What you need to do =
Pick every line with "KiCad" from the material below.

Records for this exercise =
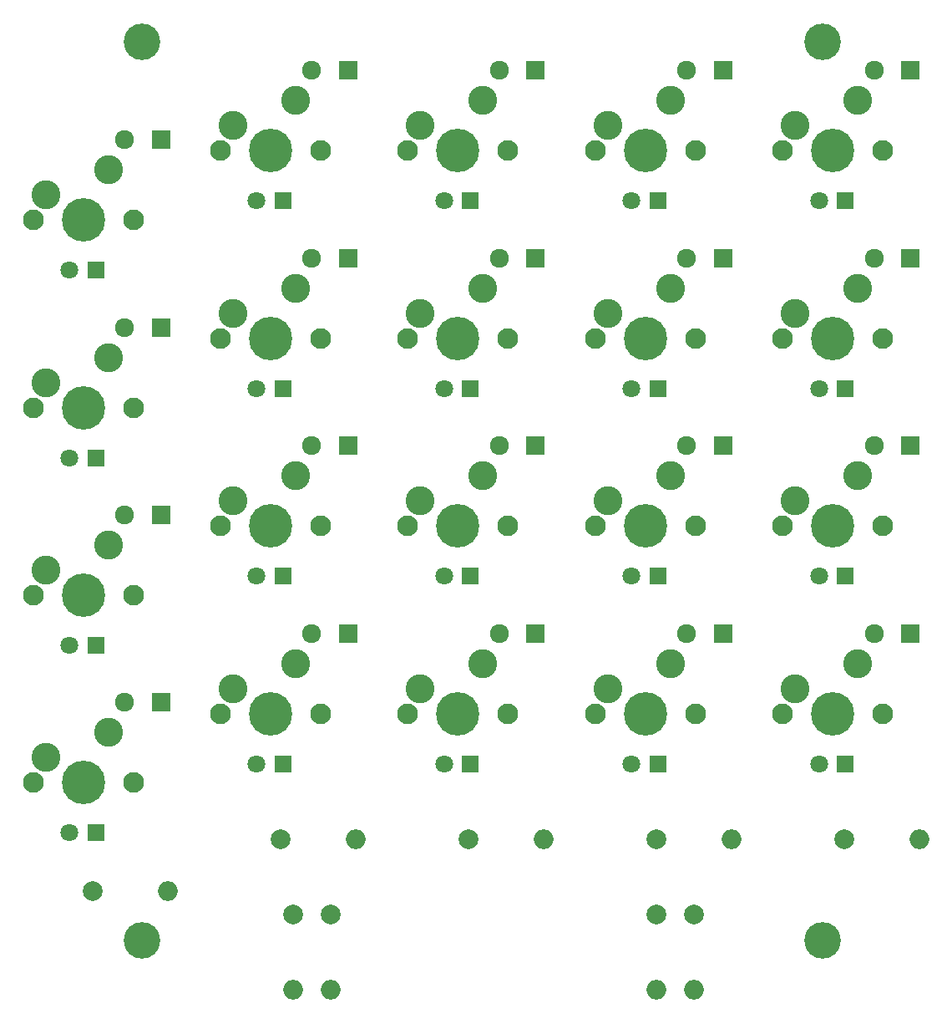
<source format=gbr>
%TF.GenerationSoftware,KiCad,Pcbnew,4.0.7*%
%TF.CreationDate,2017-11-07T22:47:46+00:00*%
%TF.ProjectId,gamepad,67616D657061642E6B696361645F7063,rev?*%
%TF.FileFunction,Soldermask,Top*%
%FSLAX46Y46*%
G04 Gerber Fmt 4.6, Leading zero omitted, Abs format (unit mm)*
G04 Created by KiCad (PCBNEW 4.0.7) date 11/07/17 22:47:46*
%MOMM*%
%LPD*%
G01*
G04 APERTURE LIST*
%ADD10C,0.100000*%
%ADD11C,3.700000*%
%ADD12C,2.940000*%
%ADD13C,4.400000*%
%ADD14C,2.100000*%
%ADD15C,1.806400*%
%ADD16R,1.806400X1.806400*%
%ADD17R,1.924000X1.924000*%
%ADD18C,1.924000*%
%ADD19C,2.000000*%
%ADD20O,2.000000X2.000000*%
G04 APERTURE END LIST*
D10*
D11*
X66000000Y-45000000D03*
X66000000Y-136000000D03*
X135000000Y-136000000D03*
D12*
X56190000Y-79460000D03*
X62540000Y-76920000D03*
D13*
X60000000Y-82000000D03*
D14*
X54920000Y-82000000D03*
X65080000Y-82000000D03*
D15*
X58603000Y-87080000D03*
D16*
X61270000Y-87080000D03*
D17*
X67874000Y-73872000D03*
D18*
X64191000Y-73872000D03*
D19*
X61000000Y-131000000D03*
D20*
X68620000Y-131000000D03*
D19*
X80010000Y-125730000D03*
D20*
X87630000Y-125730000D03*
D19*
X99060000Y-125730000D03*
D20*
X106680000Y-125730000D03*
D19*
X118110000Y-125730000D03*
D20*
X125730000Y-125730000D03*
D19*
X137160000Y-125730000D03*
D20*
X144780000Y-125730000D03*
D12*
X56190000Y-98460000D03*
X62540000Y-95920000D03*
D13*
X60000000Y-101000000D03*
D14*
X54920000Y-101000000D03*
X65080000Y-101000000D03*
D15*
X58603000Y-106080000D03*
D16*
X61270000Y-106080000D03*
D17*
X67874000Y-92872000D03*
D18*
X64191000Y-92872000D03*
D12*
X56190000Y-60460000D03*
X62540000Y-57920000D03*
D13*
X60000000Y-63000000D03*
D14*
X54920000Y-63000000D03*
X65080000Y-63000000D03*
D15*
X58603000Y-68080000D03*
D16*
X61270000Y-68080000D03*
D17*
X67874000Y-54872000D03*
D18*
X64191000Y-54872000D03*
D12*
X56190000Y-117460000D03*
X62540000Y-114920000D03*
D13*
X60000000Y-120000000D03*
D14*
X54920000Y-120000000D03*
X65080000Y-120000000D03*
D15*
X58603000Y-125080000D03*
D16*
X61270000Y-125080000D03*
D17*
X67874000Y-111872000D03*
D18*
X64191000Y-111872000D03*
D12*
X75190000Y-53460000D03*
X81540000Y-50920000D03*
D13*
X79000000Y-56000000D03*
D14*
X73920000Y-56000000D03*
X84080000Y-56000000D03*
D15*
X77603000Y-61080000D03*
D16*
X80270000Y-61080000D03*
D17*
X86874000Y-47872000D03*
D18*
X83191000Y-47872000D03*
D12*
X75190000Y-72460000D03*
X81540000Y-69920000D03*
D13*
X79000000Y-75000000D03*
D14*
X73920000Y-75000000D03*
X84080000Y-75000000D03*
D15*
X77603000Y-80080000D03*
D16*
X80270000Y-80080000D03*
D17*
X86874000Y-66872000D03*
D18*
X83191000Y-66872000D03*
D12*
X75190000Y-91460000D03*
X81540000Y-88920000D03*
D13*
X79000000Y-94000000D03*
D14*
X73920000Y-94000000D03*
X84080000Y-94000000D03*
D15*
X77603000Y-99080000D03*
D16*
X80270000Y-99080000D03*
D17*
X86874000Y-85872000D03*
D18*
X83191000Y-85872000D03*
D12*
X75190000Y-110460000D03*
X81540000Y-107920000D03*
D13*
X79000000Y-113000000D03*
D14*
X73920000Y-113000000D03*
X84080000Y-113000000D03*
D15*
X77603000Y-118080000D03*
D16*
X80270000Y-118080000D03*
D17*
X86874000Y-104872000D03*
D18*
X83191000Y-104872000D03*
D12*
X94190000Y-72460000D03*
X100540000Y-69920000D03*
D13*
X98000000Y-75000000D03*
D14*
X92920000Y-75000000D03*
X103080000Y-75000000D03*
D15*
X96603000Y-80080000D03*
D16*
X99270000Y-80080000D03*
D17*
X105874000Y-66872000D03*
D18*
X102191000Y-66872000D03*
D12*
X94190000Y-53460000D03*
X100540000Y-50920000D03*
D13*
X98000000Y-56000000D03*
D14*
X92920000Y-56000000D03*
X103080000Y-56000000D03*
D15*
X96603000Y-61080000D03*
D16*
X99270000Y-61080000D03*
D17*
X105874000Y-47872000D03*
D18*
X102191000Y-47872000D03*
D12*
X94190000Y-110460000D03*
X100540000Y-107920000D03*
D13*
X98000000Y-113000000D03*
D14*
X92920000Y-113000000D03*
X103080000Y-113000000D03*
D15*
X96603000Y-118080000D03*
D16*
X99270000Y-118080000D03*
D17*
X105874000Y-104872000D03*
D18*
X102191000Y-104872000D03*
D12*
X94190000Y-91460000D03*
X100540000Y-88920000D03*
D13*
X98000000Y-94000000D03*
D14*
X92920000Y-94000000D03*
X103080000Y-94000000D03*
D15*
X96603000Y-99080000D03*
D16*
X99270000Y-99080000D03*
D17*
X105874000Y-85872000D03*
D18*
X102191000Y-85872000D03*
D12*
X113190000Y-53460000D03*
X119540000Y-50920000D03*
D13*
X117000000Y-56000000D03*
D14*
X111920000Y-56000000D03*
X122080000Y-56000000D03*
D15*
X115603000Y-61080000D03*
D16*
X118270000Y-61080000D03*
D17*
X124874000Y-47872000D03*
D18*
X121191000Y-47872000D03*
D12*
X113190000Y-72460000D03*
X119540000Y-69920000D03*
D13*
X117000000Y-75000000D03*
D14*
X111920000Y-75000000D03*
X122080000Y-75000000D03*
D15*
X115603000Y-80080000D03*
D16*
X118270000Y-80080000D03*
D17*
X124874000Y-66872000D03*
D18*
X121191000Y-66872000D03*
D12*
X113190000Y-91460000D03*
X119540000Y-88920000D03*
D13*
X117000000Y-94000000D03*
D14*
X111920000Y-94000000D03*
X122080000Y-94000000D03*
D15*
X115603000Y-99080000D03*
D16*
X118270000Y-99080000D03*
D17*
X124874000Y-85872000D03*
D18*
X121191000Y-85872000D03*
D12*
X113190000Y-110460000D03*
X119540000Y-107920000D03*
D13*
X117000000Y-113000000D03*
D14*
X111920000Y-113000000D03*
X122080000Y-113000000D03*
D15*
X115603000Y-118080000D03*
D16*
X118270000Y-118080000D03*
D17*
X124874000Y-104872000D03*
D18*
X121191000Y-104872000D03*
D12*
X132190000Y-110460000D03*
X138540000Y-107920000D03*
D13*
X136000000Y-113000000D03*
D14*
X130920000Y-113000000D03*
X141080000Y-113000000D03*
D15*
X134603000Y-118080000D03*
D16*
X137270000Y-118080000D03*
D17*
X143874000Y-104872000D03*
D18*
X140191000Y-104872000D03*
D12*
X132190000Y-91460000D03*
X138540000Y-88920000D03*
D13*
X136000000Y-94000000D03*
D14*
X130920000Y-94000000D03*
X141080000Y-94000000D03*
D15*
X134603000Y-99080000D03*
D16*
X137270000Y-99080000D03*
D17*
X143874000Y-85872000D03*
D18*
X140191000Y-85872000D03*
D12*
X132190000Y-72460000D03*
X138540000Y-69920000D03*
D13*
X136000000Y-75000000D03*
D14*
X130920000Y-75000000D03*
X141080000Y-75000000D03*
D15*
X134603000Y-80080000D03*
D16*
X137270000Y-80080000D03*
D17*
X143874000Y-66872000D03*
D18*
X140191000Y-66872000D03*
D12*
X132190000Y-53460000D03*
X138540000Y-50920000D03*
D13*
X136000000Y-56000000D03*
D14*
X130920000Y-56000000D03*
X141080000Y-56000000D03*
D15*
X134603000Y-61080000D03*
D16*
X137270000Y-61080000D03*
D17*
X143874000Y-47872000D03*
D18*
X140191000Y-47872000D03*
D19*
X118110000Y-133350000D03*
D20*
X118110000Y-140970000D03*
D19*
X121920000Y-133350000D03*
D20*
X121920000Y-140970000D03*
D19*
X81280000Y-133350000D03*
D20*
X81280000Y-140970000D03*
D19*
X85090000Y-133350000D03*
D20*
X85090000Y-140970000D03*
D11*
X135000000Y-45000000D03*
M02*

</source>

Output of the task =
%TF.GenerationSoftware,KiCad,Pcbnew,4.0.7*%
G04 Created by KiCad (PCBNEW 4.0.7) date 11/07/17 22:47:46*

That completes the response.